Machete threads a narrow line, at once a terribly vulgar exploitation film and a breezy, heavily ironic deconstruction of itself. There are a lot of tiny things that keep tugging us out of the movie: De Niro's presence is a big one (is he slumming? does he consider it slumming? what the hell is Robert De Niro doing in this kind of movie? the mind spins around this question until it explodes), as is Lindsay Lohan's tiny role as a woman who turns from drugs and sex to find solace in religion (a rather meanspirited but nonetheless funny joke that is just about as on-the-nose post-modern as anything in a movie theater this year); and plenty of little incidentals that have nothing to do with actors at all, but keep interrupting the flow the movie.
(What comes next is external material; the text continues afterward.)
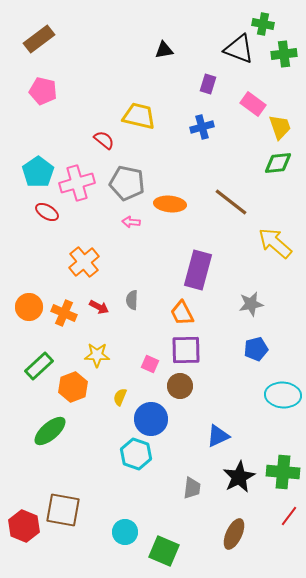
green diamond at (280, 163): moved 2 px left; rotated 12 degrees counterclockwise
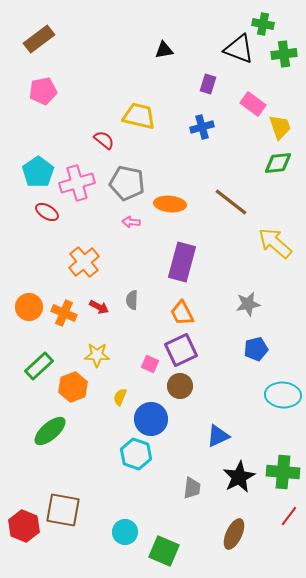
pink pentagon at (43, 91): rotated 24 degrees counterclockwise
purple rectangle at (198, 270): moved 16 px left, 8 px up
gray star at (251, 304): moved 3 px left
purple square at (186, 350): moved 5 px left; rotated 24 degrees counterclockwise
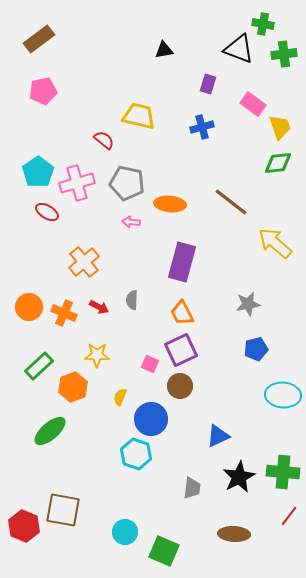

It's next to impossible to take Machete seriously, as a revenge movie or an action picture or anything but a grand old time made on the cheap by a bunch of people who mostly wanted to hang out.

And yet: it's also a film that gets joy from showing Alba's naked body in a quick shot, from lingering over Michelle Rodriguez in tight leather, from vividly exploring what happens to various parts of the human body when you subject them to sharp objects or exploding rounds. It's as crass as anything else Robert Rodriguez has ever put his name to (and I cannot speak to this first-timer Ethan Maniquis who co-directs, though he has worked as some kind of editor or another on most of Rodriguez's films), though a great deal more self-conscious about its own crassness and even apologetic for it, than most of the director's work.

In the end, it is a movie that desperately wants to be a lot of trashy fun, and it primarily succeeds at this; though it is the work of filmmakers who cannot quite make up their mind where the line between "trash" and "fun" is meant to lie. It leaves Machete with the slightest of split personalities, neither as trashy nor as fun, nor indeed as creative, as Planet Terror; but it gets the job done. For a good old-fashioned wallow in the late summer of 2010, it's hard not to prefer Piranha 3D; but it could then be pointed out that Machete is less for wallowing than it is for glittering, low-impact tawdriness. It is disreputable without being outright sleazy: that is the exact phrase I have been hunting for, and when the mood for such a thing strikes, it's good to know that such things are still being produced.